**EXTRACT PROVIDED**
Search code examples
sqlpostgresqlsql-updatehstorepostgresql-9.4

UPDATE existing rows from hstore column in another table


I need to write a query (or function) that will update existing records in a table from with values stored in an hstore column in another table. For example:

create temp table foo(id int primary key, f1 int, f2 text, f3 int);
insert into foo values
  (1, 1, 'jack', 1),
  (2, 2, 'ted' , 2),
  (3, 3, 'fred', 3);

create temp table bar(foo_id int references foo(id), row_data hstore);
insert into bar values
  (1, 'f1=>0, f2=>bill'::hstore),
  (2, 'f1=>0, f2=>will, f3=>0'::hstore),
  (3, 'f3=>0'::hstore);

Only columns that have values in the hstore column should get updated, so after processing, the desired result would be:

select * from foo;
+----+----+------+----+
| id | f1 |  f2  | f3 |
+----+----+------+----+
|  1 |  0 | bill |  1 |
|  2 |  0 | will |  0 |
|  3 |  3 | fred |  0 |
+----+----+------+----+

What is the "best" way to update foo with the values in bar?

Note: I'm defining best as being the easiest to code. While performance is always important, this is a batch job and the speed is not as critical as it might be if a user was waiting on the results.

I'm using PostgreSQL 9.4.


Solution

  • To retain original column values if nothing is supplied in the hstore column ...

    Simple method with COALESCE

    UPDATE foo f
    SET    f1 = COALESCE((b.row_data->'f1')::int, f1)
         , f2 = COALESCE( b.row_data->'f2'      , f2)
         , f3 = COALESCE((b.row_data->'f3')::int, f3)
    FROM   bar b
    WHERE  f.id = b.foo_id
    AND    b.row_data ?| '{f1,f2,f3}'::text[];
    
    • The added last line excludes unaffected rows from the UPDATE right away: the ?| operator checks (per documentation):

    does hstore contain any of the specified keys?

**SUPPLIED DATA**

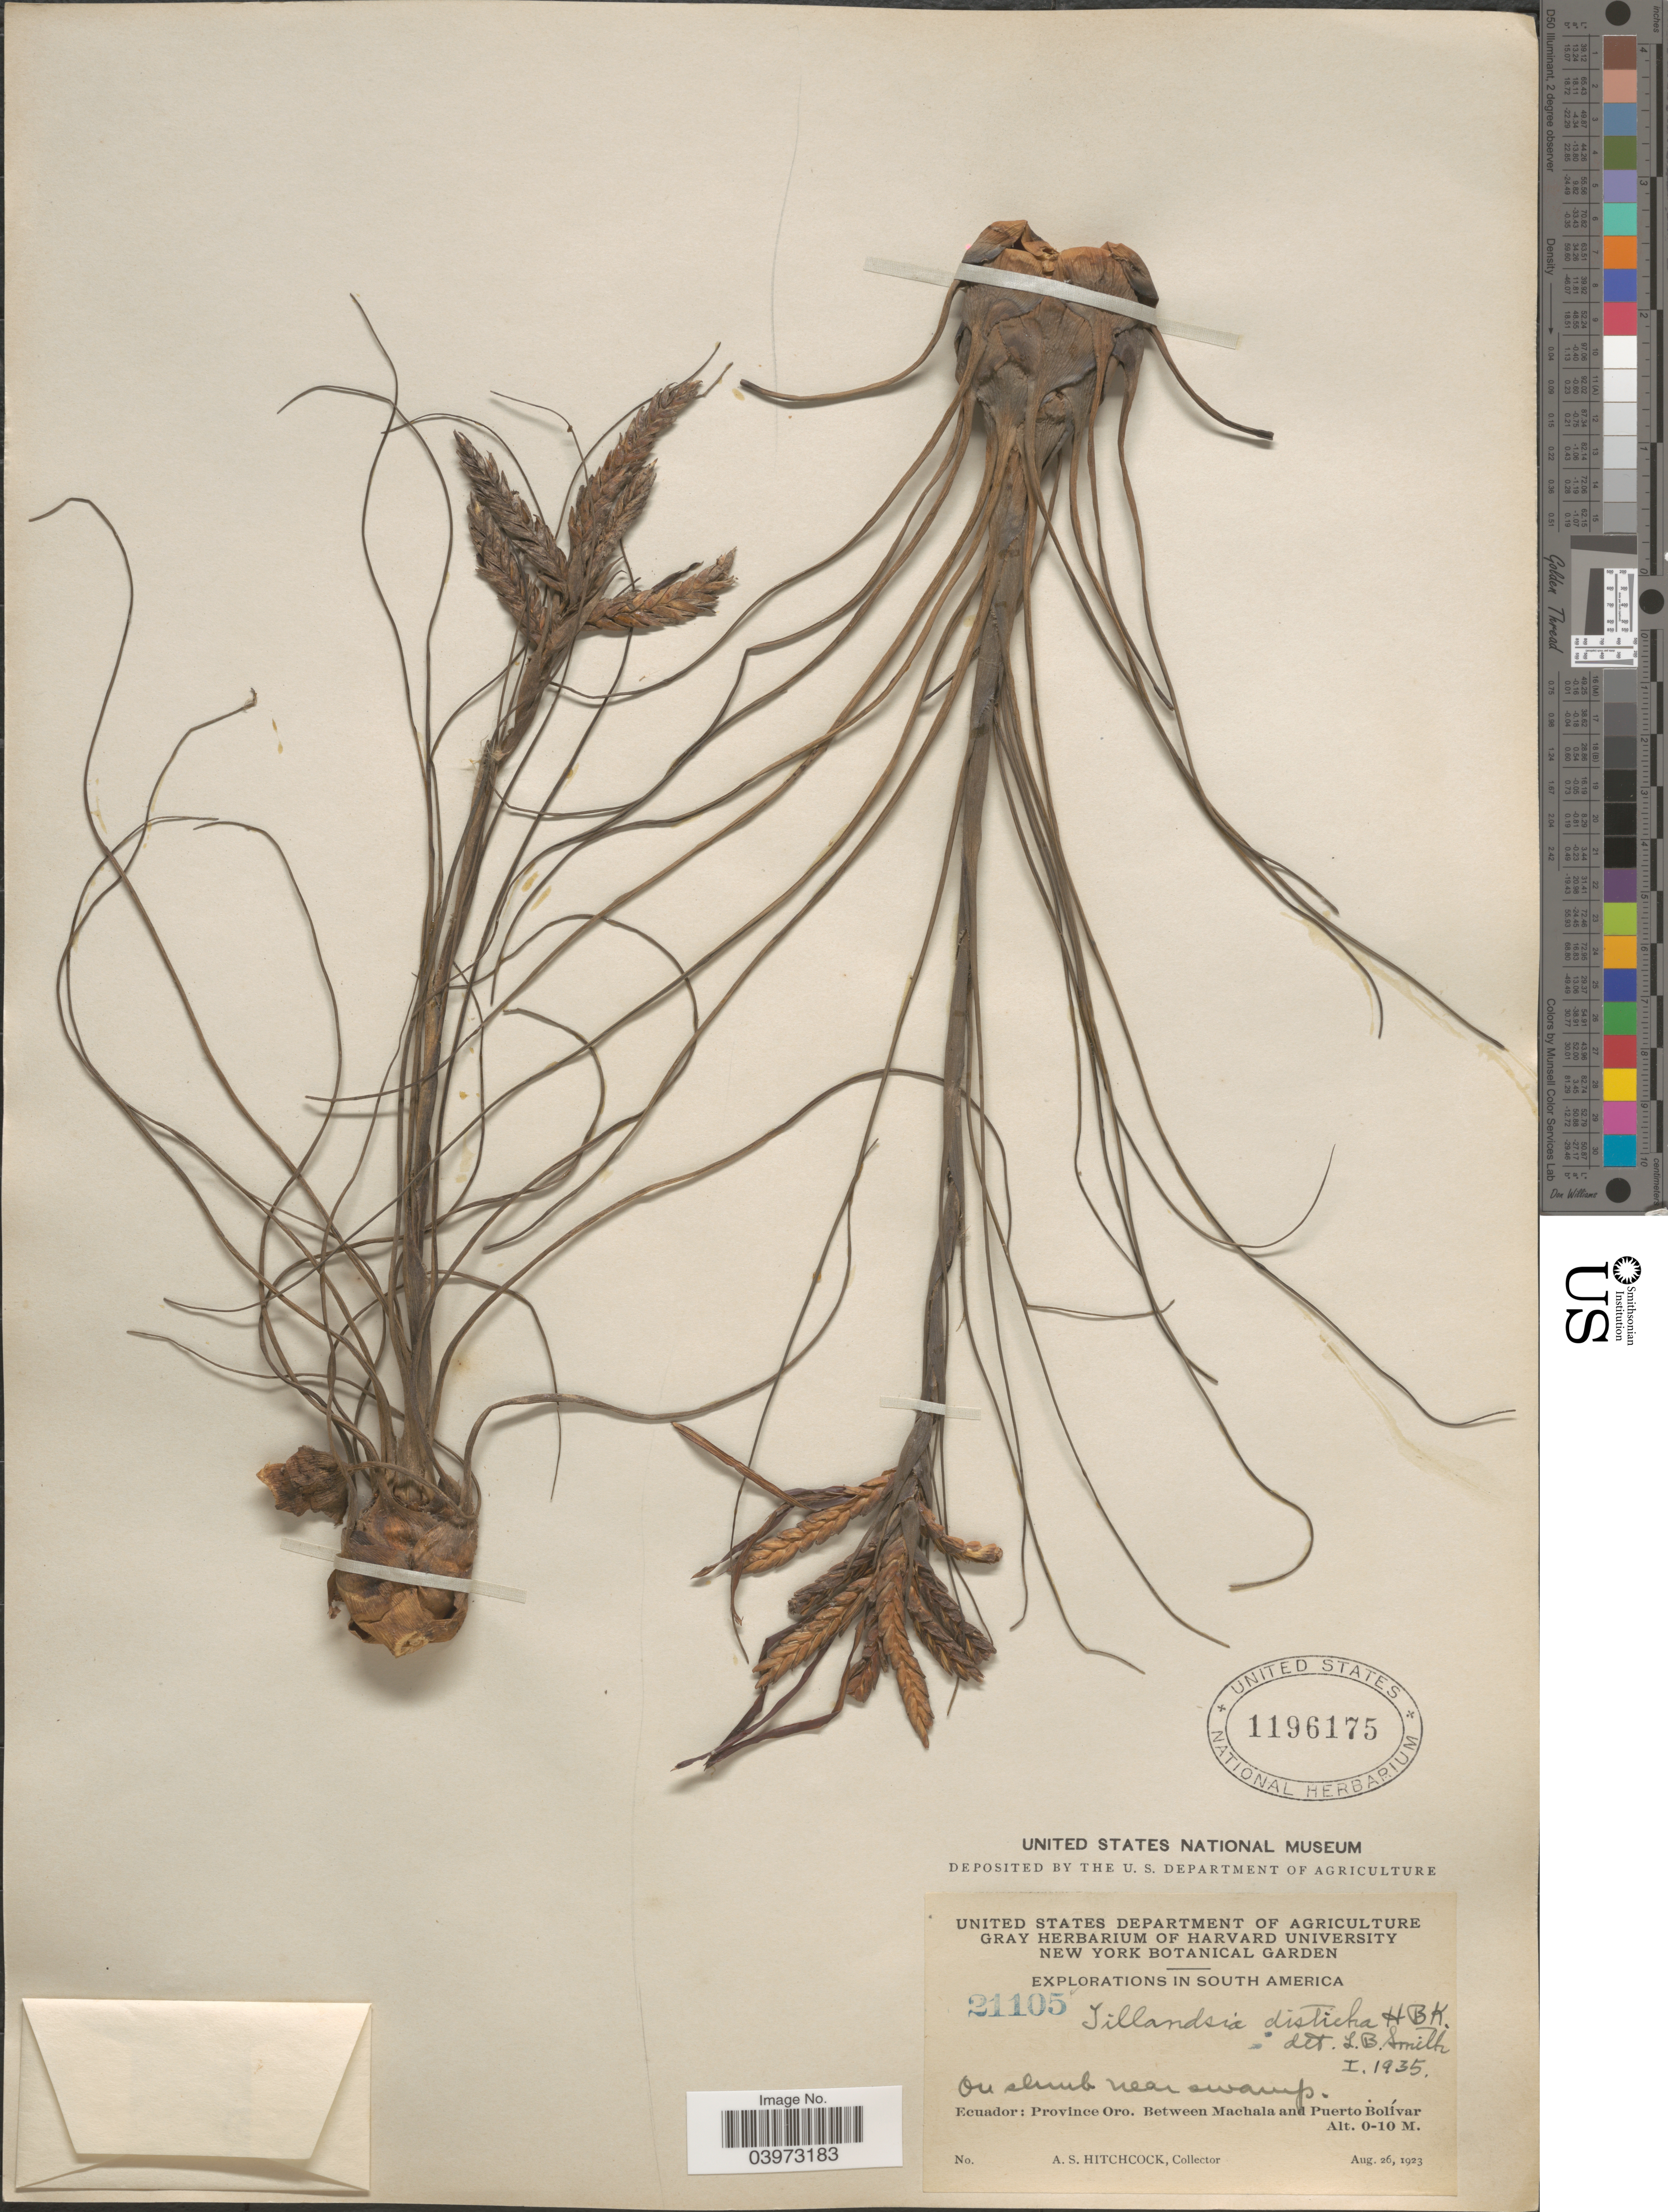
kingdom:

**GIVEN REQUEST 1**
Answer these from the PostgreSQL hstore update thread:
(a) Which PostgreSQL version is the asker using?
(b) How does the asker define "best"?
(c) According to the documentation quoted in the solution, what does the ?| operator check?
**GIVEN REQUEST 2**
Write the next part of the PostgreSQL hstore update thread, picking up right after its last sentence.

**WRITTEN RESPONSE 1**
(a) PostgreSQL 9.4.
(b) As being the easiest to code.
(c) Whether the hstore contains any of the specified keys.

**WRITTEN RESPONSE 2**
    If that's not the case it's cheapest not to touch the row at all.
    Else, at least one (but not necessarily all!) of the columns receives an UPDATE. That's where COALESCE comes in.

    However, per documentation:

    A value (but not a key) can be an SQL NULL.

    So COALESCE cannot distinguish between two possible meanings of NULL here:

    • The key 'f2'` was not found.
    • b.row_data->'f2' returns NULL as new value for f2.

    Works for NULL values, too

    UPDATE foo f
    SET    f1 = CASE WHEN b.row_data ? 'f1'
                     THEN (b.row_data->'f1')::int ELSE f1 END
         , f2 = CASE WHEN b.row_data ? 'f2'
                     THEN b.row_data->'f2'        ELSE f2 END
         , f3 = CASE WHEN b.row_data ? 'f3'
                     THEN (b.row_data->'f3')::int ELSE f3 END
    FROM   bar b
    WHERE  f.id = b.foo_id
    AND    b.row_data ?| '{f1,f2,f3}'::text[];
    

    The ? operator checks for a single key:

    does hstore contain key?